Abstract
Purpose :
To present the results obtained in phase 2 (SYL1001_II, NCT01776658, EudraCT No: 2012-001177-93) and phase 3 (HELIX, NCT03108664, EudraCT No: 2016-003903-79) clinical trials. These studies evaluated the safety and efficacy of tivanisiran against vehicle in patients with dry eye disease (DED).
Methods :
Tivanisiran sodium (former SYL1001) is a siRNA (small interfering ribonucleic acid) inhibitor of the Transient Receptor Potential cation channel subfamily V member 1 (TRPV1) synthesis. Both trials were multi-center, randomized, vehicle-controlled, conducted in two (SYL1001_II) and six (Helix) different countries including Spain, Estonia, Germany, Italy, Portugal and Slovakia. Tivanisiran sodium or placebo were administered as preservative-free eye drops, once daily for 10 days or 28 days, respectively. The primary outcomes were the change from baseline in Visual Analogue Scale (VAS) for eye discomfort/pain, Corneal Fluorescein Staining (CFS) and conjunctival hyperemia. The secondary outcomes were the effect of treatment on Tear Break Up Time (TBUT), Schirmer test and quality of life questionnaires. Objectives also consisted in the evaluation of local and systemic tolerability, and adverse event (AE) occurrence
Results :
SYL1001_II identified the dose of 1.125% as the most efficient one to reduce VAS score compare with placebo (-1.73 ± 0.32 vs. -0.91 ± 0.34, p = 0.013).
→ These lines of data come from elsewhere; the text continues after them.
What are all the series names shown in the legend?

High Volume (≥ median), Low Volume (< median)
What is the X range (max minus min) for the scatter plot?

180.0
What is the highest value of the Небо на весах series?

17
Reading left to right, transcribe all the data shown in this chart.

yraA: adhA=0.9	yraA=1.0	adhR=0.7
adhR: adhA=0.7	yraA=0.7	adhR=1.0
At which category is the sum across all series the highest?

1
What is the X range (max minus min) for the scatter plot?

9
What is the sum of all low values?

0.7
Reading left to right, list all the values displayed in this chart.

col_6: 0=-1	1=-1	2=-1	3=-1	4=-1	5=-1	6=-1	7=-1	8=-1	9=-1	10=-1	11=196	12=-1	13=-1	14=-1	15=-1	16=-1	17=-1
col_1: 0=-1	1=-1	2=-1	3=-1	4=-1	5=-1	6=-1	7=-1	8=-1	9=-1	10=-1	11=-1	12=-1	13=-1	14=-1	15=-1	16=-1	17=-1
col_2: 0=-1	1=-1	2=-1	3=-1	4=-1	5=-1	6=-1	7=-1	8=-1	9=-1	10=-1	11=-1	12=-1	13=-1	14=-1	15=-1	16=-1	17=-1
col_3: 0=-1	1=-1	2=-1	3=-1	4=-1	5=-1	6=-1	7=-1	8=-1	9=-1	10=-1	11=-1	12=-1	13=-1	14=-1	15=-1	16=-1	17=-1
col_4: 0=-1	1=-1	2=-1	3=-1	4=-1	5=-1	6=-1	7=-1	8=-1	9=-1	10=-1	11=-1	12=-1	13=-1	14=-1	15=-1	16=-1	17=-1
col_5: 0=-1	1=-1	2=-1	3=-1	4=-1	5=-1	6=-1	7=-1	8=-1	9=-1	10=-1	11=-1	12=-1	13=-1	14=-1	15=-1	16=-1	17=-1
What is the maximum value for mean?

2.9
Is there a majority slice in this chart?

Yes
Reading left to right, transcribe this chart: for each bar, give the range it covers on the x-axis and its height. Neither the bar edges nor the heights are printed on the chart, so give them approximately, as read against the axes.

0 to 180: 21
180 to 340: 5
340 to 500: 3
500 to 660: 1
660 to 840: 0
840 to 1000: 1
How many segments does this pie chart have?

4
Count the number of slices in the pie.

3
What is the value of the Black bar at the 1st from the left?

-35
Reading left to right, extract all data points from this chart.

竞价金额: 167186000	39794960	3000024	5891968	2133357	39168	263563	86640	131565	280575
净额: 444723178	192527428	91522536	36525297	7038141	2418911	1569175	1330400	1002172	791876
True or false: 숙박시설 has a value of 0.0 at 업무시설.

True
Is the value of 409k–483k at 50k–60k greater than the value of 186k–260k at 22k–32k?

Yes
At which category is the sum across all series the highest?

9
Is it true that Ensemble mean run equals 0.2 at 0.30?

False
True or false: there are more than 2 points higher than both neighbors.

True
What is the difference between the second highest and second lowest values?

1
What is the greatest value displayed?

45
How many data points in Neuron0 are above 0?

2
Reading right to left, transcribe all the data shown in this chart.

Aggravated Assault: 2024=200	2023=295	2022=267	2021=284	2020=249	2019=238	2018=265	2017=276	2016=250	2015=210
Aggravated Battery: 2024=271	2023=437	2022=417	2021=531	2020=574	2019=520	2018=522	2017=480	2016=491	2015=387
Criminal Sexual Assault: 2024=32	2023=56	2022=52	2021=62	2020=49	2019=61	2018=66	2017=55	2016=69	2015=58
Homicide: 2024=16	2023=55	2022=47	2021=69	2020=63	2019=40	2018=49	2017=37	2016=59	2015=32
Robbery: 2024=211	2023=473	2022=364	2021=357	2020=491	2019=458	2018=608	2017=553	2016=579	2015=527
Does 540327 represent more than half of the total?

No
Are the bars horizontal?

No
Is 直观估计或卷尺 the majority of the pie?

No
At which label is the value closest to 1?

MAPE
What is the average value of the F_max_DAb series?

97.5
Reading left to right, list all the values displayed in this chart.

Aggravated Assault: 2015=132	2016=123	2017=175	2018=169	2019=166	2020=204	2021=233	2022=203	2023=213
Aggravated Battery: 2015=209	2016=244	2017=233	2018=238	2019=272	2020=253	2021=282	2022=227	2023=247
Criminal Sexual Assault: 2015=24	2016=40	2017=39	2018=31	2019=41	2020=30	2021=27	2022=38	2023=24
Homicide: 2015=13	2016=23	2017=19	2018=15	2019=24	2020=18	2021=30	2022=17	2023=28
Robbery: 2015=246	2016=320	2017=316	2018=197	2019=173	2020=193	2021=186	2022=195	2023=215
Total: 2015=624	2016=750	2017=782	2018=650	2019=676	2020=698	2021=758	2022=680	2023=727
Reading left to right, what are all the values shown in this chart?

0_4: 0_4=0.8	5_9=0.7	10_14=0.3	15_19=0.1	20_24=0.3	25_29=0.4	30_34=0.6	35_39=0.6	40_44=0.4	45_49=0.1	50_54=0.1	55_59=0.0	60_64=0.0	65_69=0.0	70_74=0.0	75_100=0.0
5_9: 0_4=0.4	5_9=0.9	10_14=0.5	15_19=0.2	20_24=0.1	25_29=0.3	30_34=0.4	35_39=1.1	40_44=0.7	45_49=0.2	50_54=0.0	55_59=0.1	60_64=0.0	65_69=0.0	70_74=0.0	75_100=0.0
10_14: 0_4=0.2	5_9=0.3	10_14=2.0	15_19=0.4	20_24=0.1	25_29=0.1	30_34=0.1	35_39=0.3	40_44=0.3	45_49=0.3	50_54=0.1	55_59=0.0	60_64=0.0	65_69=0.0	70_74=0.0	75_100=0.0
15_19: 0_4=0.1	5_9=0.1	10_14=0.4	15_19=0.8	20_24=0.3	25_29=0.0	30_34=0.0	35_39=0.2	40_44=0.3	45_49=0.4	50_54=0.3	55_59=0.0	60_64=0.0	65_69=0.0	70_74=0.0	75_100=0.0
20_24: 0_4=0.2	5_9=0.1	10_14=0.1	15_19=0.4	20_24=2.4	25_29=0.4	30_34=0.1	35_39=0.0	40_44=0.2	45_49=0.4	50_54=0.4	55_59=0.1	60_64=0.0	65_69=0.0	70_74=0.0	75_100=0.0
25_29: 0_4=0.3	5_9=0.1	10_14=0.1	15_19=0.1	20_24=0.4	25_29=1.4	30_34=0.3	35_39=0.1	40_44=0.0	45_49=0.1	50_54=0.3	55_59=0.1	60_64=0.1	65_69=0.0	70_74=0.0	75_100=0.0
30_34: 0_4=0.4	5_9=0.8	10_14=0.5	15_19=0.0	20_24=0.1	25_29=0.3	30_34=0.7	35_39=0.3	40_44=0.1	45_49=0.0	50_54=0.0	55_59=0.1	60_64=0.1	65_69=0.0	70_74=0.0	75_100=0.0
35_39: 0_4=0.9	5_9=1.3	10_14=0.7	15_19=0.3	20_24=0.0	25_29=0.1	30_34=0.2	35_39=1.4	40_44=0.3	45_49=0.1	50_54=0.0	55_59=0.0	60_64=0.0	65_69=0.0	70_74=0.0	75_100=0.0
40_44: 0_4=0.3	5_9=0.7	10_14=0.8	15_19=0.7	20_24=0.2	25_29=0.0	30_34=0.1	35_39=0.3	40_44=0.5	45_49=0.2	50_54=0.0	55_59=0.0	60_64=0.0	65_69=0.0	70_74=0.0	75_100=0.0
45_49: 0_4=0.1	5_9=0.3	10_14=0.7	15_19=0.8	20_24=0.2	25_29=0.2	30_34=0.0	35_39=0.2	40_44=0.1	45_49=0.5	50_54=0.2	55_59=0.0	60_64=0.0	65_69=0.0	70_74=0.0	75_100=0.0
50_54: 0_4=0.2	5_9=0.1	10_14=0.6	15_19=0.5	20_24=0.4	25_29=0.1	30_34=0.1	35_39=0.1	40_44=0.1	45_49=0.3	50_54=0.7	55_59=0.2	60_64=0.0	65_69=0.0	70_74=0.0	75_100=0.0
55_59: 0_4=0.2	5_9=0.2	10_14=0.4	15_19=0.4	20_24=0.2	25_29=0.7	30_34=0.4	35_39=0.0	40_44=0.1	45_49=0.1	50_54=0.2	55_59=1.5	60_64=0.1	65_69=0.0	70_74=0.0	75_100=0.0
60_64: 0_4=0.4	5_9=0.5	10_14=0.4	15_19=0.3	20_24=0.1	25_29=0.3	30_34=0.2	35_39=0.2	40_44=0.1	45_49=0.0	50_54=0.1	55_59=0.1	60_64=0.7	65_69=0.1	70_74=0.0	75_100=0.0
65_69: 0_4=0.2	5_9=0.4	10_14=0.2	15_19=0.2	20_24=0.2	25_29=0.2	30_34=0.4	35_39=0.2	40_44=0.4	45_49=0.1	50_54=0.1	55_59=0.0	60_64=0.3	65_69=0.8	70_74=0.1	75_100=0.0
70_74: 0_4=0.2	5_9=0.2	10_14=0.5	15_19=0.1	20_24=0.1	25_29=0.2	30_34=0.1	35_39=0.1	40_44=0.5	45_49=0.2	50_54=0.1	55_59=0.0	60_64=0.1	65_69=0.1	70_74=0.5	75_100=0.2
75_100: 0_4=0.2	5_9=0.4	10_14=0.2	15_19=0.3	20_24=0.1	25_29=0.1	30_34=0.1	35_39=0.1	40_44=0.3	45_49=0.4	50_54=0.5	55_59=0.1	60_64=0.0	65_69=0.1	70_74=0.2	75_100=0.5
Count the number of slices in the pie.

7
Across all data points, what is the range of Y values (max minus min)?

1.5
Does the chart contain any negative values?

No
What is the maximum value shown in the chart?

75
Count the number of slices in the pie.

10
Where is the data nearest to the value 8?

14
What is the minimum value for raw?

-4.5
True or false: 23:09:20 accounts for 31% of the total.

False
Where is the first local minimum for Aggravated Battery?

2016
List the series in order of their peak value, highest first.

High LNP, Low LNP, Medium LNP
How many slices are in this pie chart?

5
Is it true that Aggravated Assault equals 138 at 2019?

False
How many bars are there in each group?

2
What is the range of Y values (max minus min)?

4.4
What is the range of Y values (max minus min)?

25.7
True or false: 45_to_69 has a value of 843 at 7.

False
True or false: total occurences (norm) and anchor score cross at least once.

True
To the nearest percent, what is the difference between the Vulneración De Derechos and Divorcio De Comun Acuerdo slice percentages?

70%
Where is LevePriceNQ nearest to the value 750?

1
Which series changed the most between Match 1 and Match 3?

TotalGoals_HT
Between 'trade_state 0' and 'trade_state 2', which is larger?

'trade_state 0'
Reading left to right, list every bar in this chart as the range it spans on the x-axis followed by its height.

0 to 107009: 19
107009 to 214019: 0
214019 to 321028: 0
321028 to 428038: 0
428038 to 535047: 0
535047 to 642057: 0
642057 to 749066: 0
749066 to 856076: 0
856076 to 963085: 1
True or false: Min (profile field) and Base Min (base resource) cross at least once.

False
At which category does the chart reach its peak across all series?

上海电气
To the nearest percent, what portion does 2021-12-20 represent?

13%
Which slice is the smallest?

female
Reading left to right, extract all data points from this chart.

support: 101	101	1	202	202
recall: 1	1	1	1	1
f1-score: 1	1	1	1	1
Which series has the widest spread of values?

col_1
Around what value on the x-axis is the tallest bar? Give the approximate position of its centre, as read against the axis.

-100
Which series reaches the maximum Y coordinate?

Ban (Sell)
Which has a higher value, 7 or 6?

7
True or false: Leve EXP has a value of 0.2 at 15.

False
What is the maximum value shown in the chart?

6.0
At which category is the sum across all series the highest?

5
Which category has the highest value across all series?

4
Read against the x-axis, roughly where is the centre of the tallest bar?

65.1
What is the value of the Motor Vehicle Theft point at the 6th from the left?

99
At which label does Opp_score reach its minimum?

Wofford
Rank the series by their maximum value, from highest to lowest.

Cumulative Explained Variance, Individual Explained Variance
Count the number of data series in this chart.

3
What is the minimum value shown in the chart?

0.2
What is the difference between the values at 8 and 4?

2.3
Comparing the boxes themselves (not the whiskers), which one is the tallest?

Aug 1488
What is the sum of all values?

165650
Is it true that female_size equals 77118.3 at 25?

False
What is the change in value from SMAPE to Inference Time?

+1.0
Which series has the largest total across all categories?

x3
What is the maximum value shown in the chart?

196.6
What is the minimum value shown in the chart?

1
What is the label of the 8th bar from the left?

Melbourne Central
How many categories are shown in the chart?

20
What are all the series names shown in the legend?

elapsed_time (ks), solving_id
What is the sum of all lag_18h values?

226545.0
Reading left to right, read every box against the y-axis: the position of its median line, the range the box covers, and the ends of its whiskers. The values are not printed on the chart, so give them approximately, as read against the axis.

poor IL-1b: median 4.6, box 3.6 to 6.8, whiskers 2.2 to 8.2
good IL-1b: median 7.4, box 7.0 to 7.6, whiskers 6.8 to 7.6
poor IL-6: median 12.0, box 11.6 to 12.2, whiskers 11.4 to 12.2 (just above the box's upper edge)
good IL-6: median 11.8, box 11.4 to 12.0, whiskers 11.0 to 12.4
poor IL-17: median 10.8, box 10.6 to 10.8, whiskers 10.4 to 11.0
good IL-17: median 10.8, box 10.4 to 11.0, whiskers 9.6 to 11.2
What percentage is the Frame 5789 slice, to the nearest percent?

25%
Tivanisiran 1.125% improved conjunctival hyperemia in 50% of patients compared to 20% for placebo (p<0.05). CFS and TBUT also showed a numerical greater mean improvement from baseline. In Helix study, 330 patients were enrolled and 289 randomized after completing a run-in phase. The end of recruitment period was achieved on 4Q 2018. High overall compliance was detected, with only 18 related AEs, all were of mild to moderate intensity. No unexpected or serious related AEs have occurred, suggesting excellent local and systemic tolerability
Conclusions :
Phase II trials for tivanisiran 1.125% showed a significant improvement in VAS for ocular discomfort/pain and conjunctival hyperemia; the phase III trial confirmed the safety profile and will further document the effect of tivanisiran on this disease. Up to date, few therapeutic options are available and tivanisiran represents a new class of drugs for patients suffering from DED.
This abstract was presented at the 2019 ARVO Annual Meeting, held in Vancouver, Canada, April 28 - May 2, 2019.